**Required work**. All of the data below must be reproduced word for word, but without its images.

[Human pose images with coordinates]
****************************************

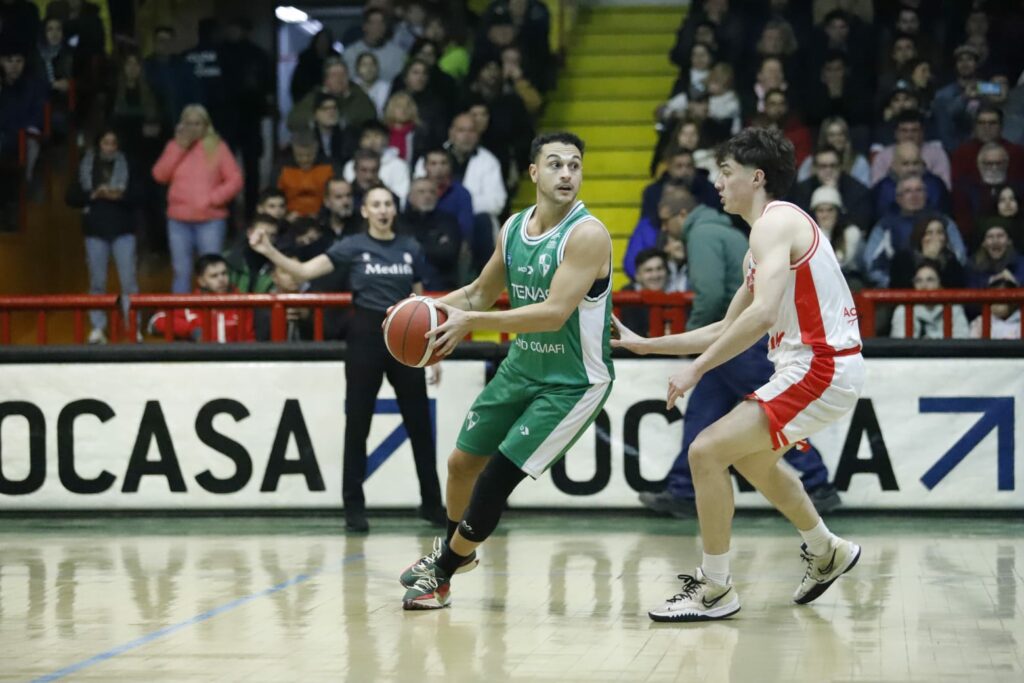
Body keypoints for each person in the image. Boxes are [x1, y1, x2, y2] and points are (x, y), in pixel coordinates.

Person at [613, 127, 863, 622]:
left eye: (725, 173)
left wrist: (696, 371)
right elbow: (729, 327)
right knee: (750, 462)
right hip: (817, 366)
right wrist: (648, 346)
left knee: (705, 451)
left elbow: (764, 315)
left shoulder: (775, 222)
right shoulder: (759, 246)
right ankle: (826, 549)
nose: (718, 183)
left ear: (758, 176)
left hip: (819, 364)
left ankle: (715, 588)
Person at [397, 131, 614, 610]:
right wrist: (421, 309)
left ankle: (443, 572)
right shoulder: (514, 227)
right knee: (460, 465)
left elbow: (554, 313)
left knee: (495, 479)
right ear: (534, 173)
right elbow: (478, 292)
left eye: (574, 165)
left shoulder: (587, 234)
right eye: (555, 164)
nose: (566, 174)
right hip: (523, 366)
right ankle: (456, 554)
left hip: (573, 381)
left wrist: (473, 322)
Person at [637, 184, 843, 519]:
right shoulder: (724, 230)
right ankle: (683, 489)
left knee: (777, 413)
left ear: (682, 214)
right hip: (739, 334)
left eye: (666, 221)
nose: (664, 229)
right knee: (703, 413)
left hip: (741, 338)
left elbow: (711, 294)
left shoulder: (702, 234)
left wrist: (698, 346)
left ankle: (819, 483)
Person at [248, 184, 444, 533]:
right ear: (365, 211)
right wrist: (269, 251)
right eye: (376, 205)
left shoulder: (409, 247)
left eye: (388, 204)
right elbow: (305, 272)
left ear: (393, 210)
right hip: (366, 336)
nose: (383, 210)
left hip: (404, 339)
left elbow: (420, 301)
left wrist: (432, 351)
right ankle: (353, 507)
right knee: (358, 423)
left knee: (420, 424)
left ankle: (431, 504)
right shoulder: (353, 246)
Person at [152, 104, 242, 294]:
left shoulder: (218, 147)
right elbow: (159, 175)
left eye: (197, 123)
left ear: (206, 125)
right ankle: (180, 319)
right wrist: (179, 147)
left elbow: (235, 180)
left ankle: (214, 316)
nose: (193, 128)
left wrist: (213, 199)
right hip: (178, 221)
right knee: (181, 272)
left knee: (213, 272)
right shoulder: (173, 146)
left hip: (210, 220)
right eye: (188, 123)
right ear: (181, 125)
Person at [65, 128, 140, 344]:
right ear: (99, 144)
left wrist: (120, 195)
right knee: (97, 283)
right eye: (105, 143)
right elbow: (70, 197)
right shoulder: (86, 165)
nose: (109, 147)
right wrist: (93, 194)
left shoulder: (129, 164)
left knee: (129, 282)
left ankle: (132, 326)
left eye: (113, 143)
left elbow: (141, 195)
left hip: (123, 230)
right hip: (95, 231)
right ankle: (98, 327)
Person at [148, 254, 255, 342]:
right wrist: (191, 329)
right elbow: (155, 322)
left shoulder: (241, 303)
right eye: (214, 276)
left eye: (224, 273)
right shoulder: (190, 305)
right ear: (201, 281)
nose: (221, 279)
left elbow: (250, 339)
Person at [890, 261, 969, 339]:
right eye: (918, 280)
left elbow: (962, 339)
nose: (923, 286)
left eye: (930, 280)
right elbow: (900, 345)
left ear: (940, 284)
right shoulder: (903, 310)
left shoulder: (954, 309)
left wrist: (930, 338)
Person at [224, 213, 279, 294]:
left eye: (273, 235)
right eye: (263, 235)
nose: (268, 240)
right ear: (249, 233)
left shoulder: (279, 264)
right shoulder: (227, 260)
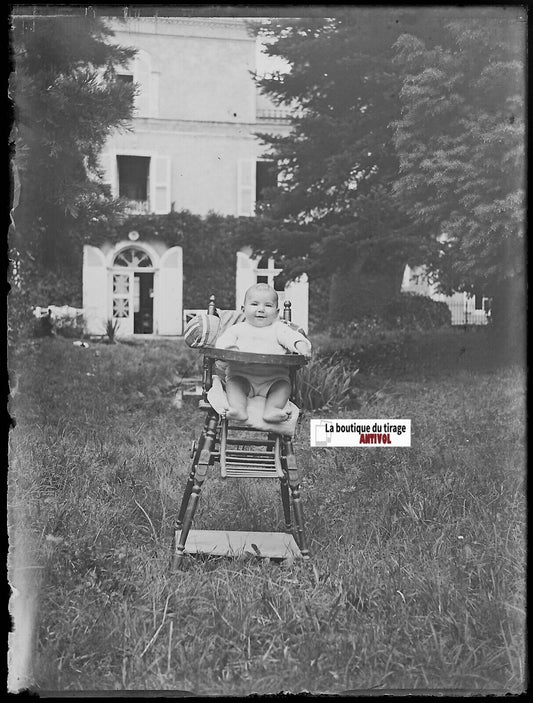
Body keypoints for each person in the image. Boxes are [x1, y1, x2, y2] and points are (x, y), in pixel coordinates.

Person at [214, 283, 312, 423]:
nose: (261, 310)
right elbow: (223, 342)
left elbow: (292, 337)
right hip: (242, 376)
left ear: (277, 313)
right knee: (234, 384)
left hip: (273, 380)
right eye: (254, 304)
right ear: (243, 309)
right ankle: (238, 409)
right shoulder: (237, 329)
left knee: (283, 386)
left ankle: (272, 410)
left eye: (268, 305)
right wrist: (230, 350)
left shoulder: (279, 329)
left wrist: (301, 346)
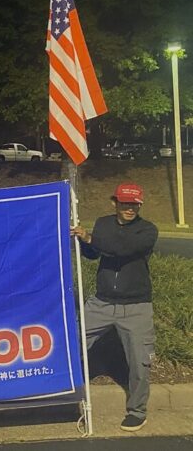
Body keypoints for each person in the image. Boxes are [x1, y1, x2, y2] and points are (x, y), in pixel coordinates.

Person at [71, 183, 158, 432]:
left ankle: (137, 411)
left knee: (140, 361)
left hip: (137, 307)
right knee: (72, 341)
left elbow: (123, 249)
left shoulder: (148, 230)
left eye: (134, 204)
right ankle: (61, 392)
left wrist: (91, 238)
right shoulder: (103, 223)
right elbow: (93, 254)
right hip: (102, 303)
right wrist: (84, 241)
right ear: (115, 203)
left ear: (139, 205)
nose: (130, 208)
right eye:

****************************************

**Problem solution**.
Body keypoints for each person in the image. Boxes are [x1, y1, x2, y2] and points are (x, y), in pixel coordinates.

Person at [613, 127, 863, 622]:
left eye: (725, 173)
left wrist: (696, 371)
right elbow: (729, 327)
right knee: (750, 462)
right hip: (817, 366)
right wrist: (648, 346)
left knee: (705, 451)
left elbow: (764, 315)
left shoulder: (775, 222)
right shoulder: (759, 246)
right ankle: (826, 549)
nose: (718, 183)
left ear: (758, 176)
left hip: (819, 364)
left ankle: (715, 588)
Person at [397, 131, 614, 610]:
right wrist: (421, 309)
left ankle: (443, 572)
right shoulder: (514, 227)
right knee: (460, 465)
left elbow: (554, 313)
left knee: (495, 479)
right ear: (534, 173)
right elbow: (478, 292)
left eye: (574, 165)
left shoulder: (587, 234)
right eye: (555, 164)
nose: (566, 174)
right hip: (523, 366)
right ankle: (456, 554)
left hip: (573, 381)
left wrist: (473, 322)
Person at [637, 184, 843, 519]:
right shoulder: (724, 230)
right ankle: (683, 489)
left knee: (777, 413)
left ear: (682, 214)
right hip: (739, 334)
left eye: (666, 221)
nose: (664, 229)
right knee: (703, 413)
left hip: (741, 338)
left elbow: (711, 294)
left shoulder: (702, 234)
left wrist: (698, 346)
left ankle: (819, 483)
Person at [248, 184, 444, 533]:
right ear: (365, 211)
right wrist: (269, 251)
right eye: (376, 205)
left shoulder: (409, 247)
left eye: (388, 204)
right elbow: (305, 272)
left ear: (393, 210)
right hip: (366, 336)
nose: (383, 210)
left hip: (404, 339)
left elbow: (420, 301)
left wrist: (432, 351)
right ankle: (353, 507)
right knee: (358, 423)
left knee: (420, 424)
left ankle: (431, 504)
right shoulder: (353, 246)
Person at [152, 104, 242, 294]:
left shoulder: (218, 147)
right elbow: (159, 175)
left eye: (197, 123)
left ear: (206, 125)
right ankle: (180, 319)
right wrist: (179, 147)
left elbow: (235, 180)
left ankle: (214, 316)
nose: (193, 128)
left wrist: (213, 199)
right hip: (178, 221)
right knee: (181, 272)
left knee: (213, 272)
right shoulder: (173, 146)
left hip: (210, 220)
right eye: (188, 123)
right ear: (181, 125)
Person at [65, 128, 140, 344]:
right ear: (99, 144)
left wrist: (120, 195)
right knee: (97, 283)
right eye: (105, 143)
right elbow: (70, 197)
right shoulder: (86, 165)
nose: (109, 147)
right wrist: (93, 194)
left shoulder: (129, 164)
left knee: (129, 282)
left ankle: (132, 326)
left eye: (113, 143)
left elbow: (141, 195)
left hip: (123, 230)
right hip: (95, 231)
right ankle: (98, 327)
Person at [148, 254, 255, 342]:
right wrist: (191, 329)
right elbow: (155, 322)
left shoulder: (241, 303)
right eye: (214, 276)
left eye: (224, 273)
right shoulder: (190, 305)
right ear: (201, 281)
nose: (221, 279)
left elbow: (250, 339)
Person at [890, 261, 969, 339]:
right eye: (918, 280)
left elbow: (962, 339)
nose: (923, 286)
left eye: (930, 280)
right elbow: (900, 345)
left ear: (940, 284)
right shoulder: (903, 310)
left shoulder: (954, 309)
left wrist: (930, 338)
Person at [224, 213, 279, 294]:
left eye: (273, 235)
right eye: (263, 235)
nose: (268, 240)
right ear: (249, 233)
left shoulder: (279, 264)
right shoulder: (227, 260)
Body keypoints for each person in the image. Boxes are [x1, y1, x2, y2] and points are (x, y), in pixel coordinates.

Person at [214, 283, 312, 423]:
nose: (261, 310)
right elbow: (223, 342)
left elbow: (292, 337)
right hip: (242, 376)
left ear: (277, 313)
right knee: (234, 384)
left hip: (273, 380)
right eye: (254, 304)
right ear: (243, 309)
right ankle: (238, 409)
right shoulder: (237, 329)
left knee: (283, 386)
left ankle: (272, 410)
left eye: (268, 305)
right wrist: (230, 350)
left shoulder: (279, 329)
left wrist: (301, 346)
Body keypoints for each person in the image. Boxes are [x1, y1, x2, y2] and points are (x, y), in pixel coordinates.

Person at [71, 183, 158, 432]:
left ankle: (137, 411)
left knee: (140, 361)
left hip: (137, 307)
right knee: (72, 341)
left elbow: (123, 249)
left shoulder: (148, 230)
left eye: (134, 204)
right ankle: (61, 392)
left wrist: (91, 238)
right shoulder: (103, 223)
right elbow: (93, 254)
right hip: (102, 303)
right wrist: (84, 241)
right ear: (115, 203)
left ear: (139, 205)
nose: (130, 208)
right eye:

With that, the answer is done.